Do NOT Write a Ph.D. Thesis

If you’re thinking of doing it, don’t. Three reasons:

1) Your project will be to write dry, important-sounding prose. That’s basically it. This is so because you’ll need to write something to please your committee, who of course had to write something that pleased their committees, and now demand the same from you.

2) You’ll end up expatiating on and on, much more than you really need to make your argument (and you’ll end up using words like “expatiate” rather than “ramble”). If you find, for instance, that you’ve made a convincing case with 120 pages, you’ll end up going back to figure out ways to add 5 or 10 pages to each chapter. Why? Don’t ask. That’s the deal.

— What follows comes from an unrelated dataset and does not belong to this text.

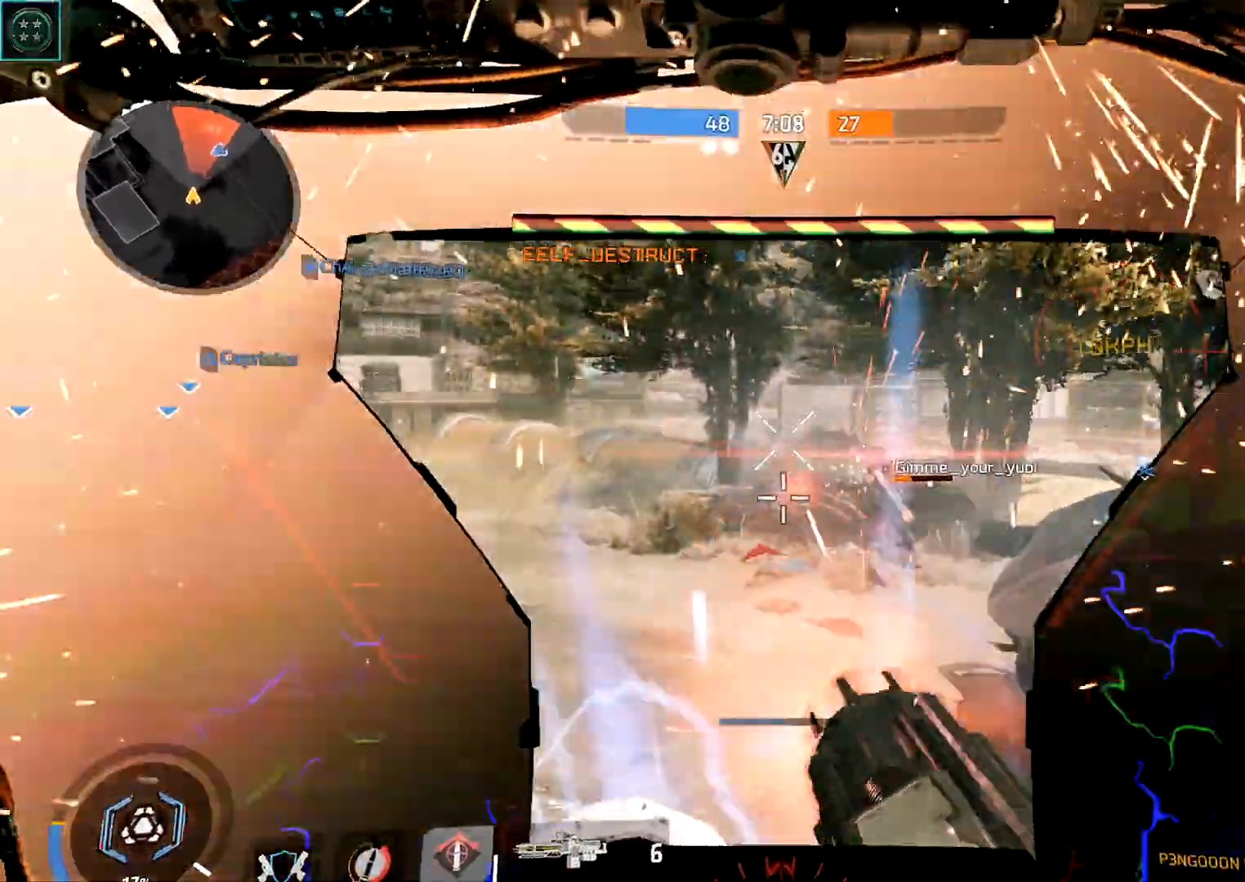
{"buttons": [], "left_stick": "up", "right_stick": "down-left", "events": [[67, "right_stick", "right"], [333, "right_stick", "down"], [433, "R2", "up"], [433, "right_stick", "down-left"], [483, "left_stick", "up"]]}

3) You’ll be in real danger of thinking you’re really smart when you’re done, when you still don’t know squat. You just jumped through all the hoops. Yes, of course, you’ll know a heckuva lot about your subject, but your subject likely wasn’t to solve world hunger, or figure out cold fusion. It was a little arcane pin prick of erudition that you drilled into in a kind of Colonel Kurtz-like fashion. You’re just now an expert in that . Out in the world, most of what’ll make you worth listening to will come from what you learned on your own. Because you read. And listen. And discuss.

So, as a public service announcement, please reconsider. Find some other way to feel accomplished. Write the great American novel, for instance. Someone might actually read it.

And, yes, I just finished a draft of my Ph.D. thesis. Mea Culpa.